*Instructions to follow*
Nothing below is to be printed except the lines between the line holding "none; stroke-linecap: round;" and the line holding "#b5e6f7; stroke: #36525c;", inclusive, each exactly as it appears.

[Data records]
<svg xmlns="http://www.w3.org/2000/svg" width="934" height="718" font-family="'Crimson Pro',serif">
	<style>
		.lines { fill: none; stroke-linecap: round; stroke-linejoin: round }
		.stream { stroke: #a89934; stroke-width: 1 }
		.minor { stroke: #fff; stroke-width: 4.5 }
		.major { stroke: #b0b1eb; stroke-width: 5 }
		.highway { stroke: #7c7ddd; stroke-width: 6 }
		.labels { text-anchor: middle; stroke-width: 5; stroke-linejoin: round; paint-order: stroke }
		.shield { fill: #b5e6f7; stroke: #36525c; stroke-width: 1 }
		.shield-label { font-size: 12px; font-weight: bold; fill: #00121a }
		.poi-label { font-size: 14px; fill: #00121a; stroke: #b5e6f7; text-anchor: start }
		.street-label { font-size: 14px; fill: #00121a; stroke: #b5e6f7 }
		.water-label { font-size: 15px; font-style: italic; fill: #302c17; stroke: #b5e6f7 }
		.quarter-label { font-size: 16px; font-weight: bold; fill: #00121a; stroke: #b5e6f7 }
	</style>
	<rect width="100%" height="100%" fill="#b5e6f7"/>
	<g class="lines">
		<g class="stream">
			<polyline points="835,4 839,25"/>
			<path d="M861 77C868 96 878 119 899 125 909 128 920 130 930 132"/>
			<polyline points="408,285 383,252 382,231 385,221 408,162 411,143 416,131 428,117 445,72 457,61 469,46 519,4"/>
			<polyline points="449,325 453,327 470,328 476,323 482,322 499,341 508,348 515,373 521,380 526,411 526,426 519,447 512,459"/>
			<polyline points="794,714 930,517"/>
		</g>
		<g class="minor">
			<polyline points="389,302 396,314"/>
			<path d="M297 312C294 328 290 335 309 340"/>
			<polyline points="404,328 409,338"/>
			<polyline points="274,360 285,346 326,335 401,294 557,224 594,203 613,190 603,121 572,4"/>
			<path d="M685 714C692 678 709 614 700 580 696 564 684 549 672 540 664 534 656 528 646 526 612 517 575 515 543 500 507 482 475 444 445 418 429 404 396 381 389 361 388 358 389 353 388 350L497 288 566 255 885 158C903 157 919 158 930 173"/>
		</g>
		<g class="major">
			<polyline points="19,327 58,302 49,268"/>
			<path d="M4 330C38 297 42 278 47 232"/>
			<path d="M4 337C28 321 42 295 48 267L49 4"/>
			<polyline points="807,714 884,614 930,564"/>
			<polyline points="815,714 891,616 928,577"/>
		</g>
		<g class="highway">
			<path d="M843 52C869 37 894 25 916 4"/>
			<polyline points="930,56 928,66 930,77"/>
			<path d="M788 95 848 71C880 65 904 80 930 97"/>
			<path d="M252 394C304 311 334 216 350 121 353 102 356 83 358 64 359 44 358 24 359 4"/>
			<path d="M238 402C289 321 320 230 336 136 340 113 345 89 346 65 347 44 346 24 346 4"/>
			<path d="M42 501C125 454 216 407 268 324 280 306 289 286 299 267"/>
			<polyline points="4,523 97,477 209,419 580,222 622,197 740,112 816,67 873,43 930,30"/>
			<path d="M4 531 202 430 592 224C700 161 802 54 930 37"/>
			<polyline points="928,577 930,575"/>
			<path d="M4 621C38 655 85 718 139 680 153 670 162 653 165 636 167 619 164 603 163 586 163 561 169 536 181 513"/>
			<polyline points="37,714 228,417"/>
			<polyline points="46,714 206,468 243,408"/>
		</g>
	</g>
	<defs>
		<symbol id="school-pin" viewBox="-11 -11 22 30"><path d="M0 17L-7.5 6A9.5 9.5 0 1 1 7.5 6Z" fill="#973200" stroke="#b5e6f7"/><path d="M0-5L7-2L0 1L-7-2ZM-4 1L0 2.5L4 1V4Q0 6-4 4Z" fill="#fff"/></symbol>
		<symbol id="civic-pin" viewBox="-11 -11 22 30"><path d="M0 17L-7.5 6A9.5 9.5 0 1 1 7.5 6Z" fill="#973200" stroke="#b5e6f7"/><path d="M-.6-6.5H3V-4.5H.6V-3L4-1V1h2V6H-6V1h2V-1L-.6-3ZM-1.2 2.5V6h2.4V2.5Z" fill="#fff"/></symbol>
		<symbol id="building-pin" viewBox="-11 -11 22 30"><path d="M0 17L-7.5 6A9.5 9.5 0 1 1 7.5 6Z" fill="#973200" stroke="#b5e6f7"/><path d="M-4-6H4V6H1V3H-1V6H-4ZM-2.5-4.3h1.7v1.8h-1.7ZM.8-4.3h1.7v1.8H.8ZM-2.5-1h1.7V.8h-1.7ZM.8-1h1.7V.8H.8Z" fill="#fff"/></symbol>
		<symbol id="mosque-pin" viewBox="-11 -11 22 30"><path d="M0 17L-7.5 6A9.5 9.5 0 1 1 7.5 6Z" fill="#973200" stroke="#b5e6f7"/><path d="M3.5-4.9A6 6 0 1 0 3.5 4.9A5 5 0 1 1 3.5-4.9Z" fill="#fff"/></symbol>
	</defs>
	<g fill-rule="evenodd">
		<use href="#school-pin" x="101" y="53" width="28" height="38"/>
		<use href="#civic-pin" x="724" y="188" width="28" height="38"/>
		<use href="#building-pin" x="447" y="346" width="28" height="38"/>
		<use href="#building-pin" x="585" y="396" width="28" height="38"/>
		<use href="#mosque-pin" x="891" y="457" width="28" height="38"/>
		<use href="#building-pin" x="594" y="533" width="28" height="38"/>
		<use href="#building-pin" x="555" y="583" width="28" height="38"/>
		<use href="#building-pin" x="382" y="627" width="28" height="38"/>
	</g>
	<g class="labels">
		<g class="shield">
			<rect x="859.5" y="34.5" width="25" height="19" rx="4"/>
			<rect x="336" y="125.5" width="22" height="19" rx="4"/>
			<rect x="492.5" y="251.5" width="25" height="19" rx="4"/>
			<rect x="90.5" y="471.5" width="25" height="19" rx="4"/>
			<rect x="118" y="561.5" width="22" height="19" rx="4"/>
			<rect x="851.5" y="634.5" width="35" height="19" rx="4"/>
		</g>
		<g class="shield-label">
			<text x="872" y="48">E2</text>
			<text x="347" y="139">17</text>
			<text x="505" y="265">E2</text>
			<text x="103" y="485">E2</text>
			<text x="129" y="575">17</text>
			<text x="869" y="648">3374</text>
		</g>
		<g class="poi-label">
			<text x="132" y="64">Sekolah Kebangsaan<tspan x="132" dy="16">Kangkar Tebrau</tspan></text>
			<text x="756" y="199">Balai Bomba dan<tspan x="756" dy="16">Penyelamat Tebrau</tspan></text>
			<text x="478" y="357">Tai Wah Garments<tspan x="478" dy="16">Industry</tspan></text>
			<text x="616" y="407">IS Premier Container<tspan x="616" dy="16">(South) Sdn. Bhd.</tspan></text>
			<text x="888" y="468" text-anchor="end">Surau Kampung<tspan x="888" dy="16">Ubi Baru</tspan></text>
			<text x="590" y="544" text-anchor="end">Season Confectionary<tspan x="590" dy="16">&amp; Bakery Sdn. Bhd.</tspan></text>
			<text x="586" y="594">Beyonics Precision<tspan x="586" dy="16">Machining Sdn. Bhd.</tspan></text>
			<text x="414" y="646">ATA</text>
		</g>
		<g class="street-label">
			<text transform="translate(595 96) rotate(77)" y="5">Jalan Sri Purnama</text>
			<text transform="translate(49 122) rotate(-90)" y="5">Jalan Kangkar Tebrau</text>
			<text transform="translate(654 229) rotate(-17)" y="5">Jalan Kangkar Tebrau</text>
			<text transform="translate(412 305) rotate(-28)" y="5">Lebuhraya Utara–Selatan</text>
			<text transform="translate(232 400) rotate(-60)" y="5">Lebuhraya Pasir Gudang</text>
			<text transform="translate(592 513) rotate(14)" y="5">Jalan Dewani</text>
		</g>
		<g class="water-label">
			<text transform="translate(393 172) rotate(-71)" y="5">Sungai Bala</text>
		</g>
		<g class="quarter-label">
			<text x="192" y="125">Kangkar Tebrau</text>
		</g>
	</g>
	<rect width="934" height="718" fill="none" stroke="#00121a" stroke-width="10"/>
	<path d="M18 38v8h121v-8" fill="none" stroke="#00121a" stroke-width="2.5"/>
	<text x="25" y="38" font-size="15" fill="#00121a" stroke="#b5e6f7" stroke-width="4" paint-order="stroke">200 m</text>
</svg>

*Solution to this exercise*
		.lines { fill: none; stroke-linecap: round; stroke-linejoin: round }
		.stream { stroke: #a89934; stroke-width: 1 }
		.minor { stroke: #fff; stroke-width: 4.5 }
		.major { stroke: #b0b1eb; stroke-width: 5 }
		.highway { stroke: #7c7ddd; stroke-width: 6 }
		.labels { text-anchor: middle; stroke-width: 5; stroke-linejoin: round; paint-order: stroke }
		.shield { fill: #b5e6f7; stroke: #36525c; stroke-width: 1 }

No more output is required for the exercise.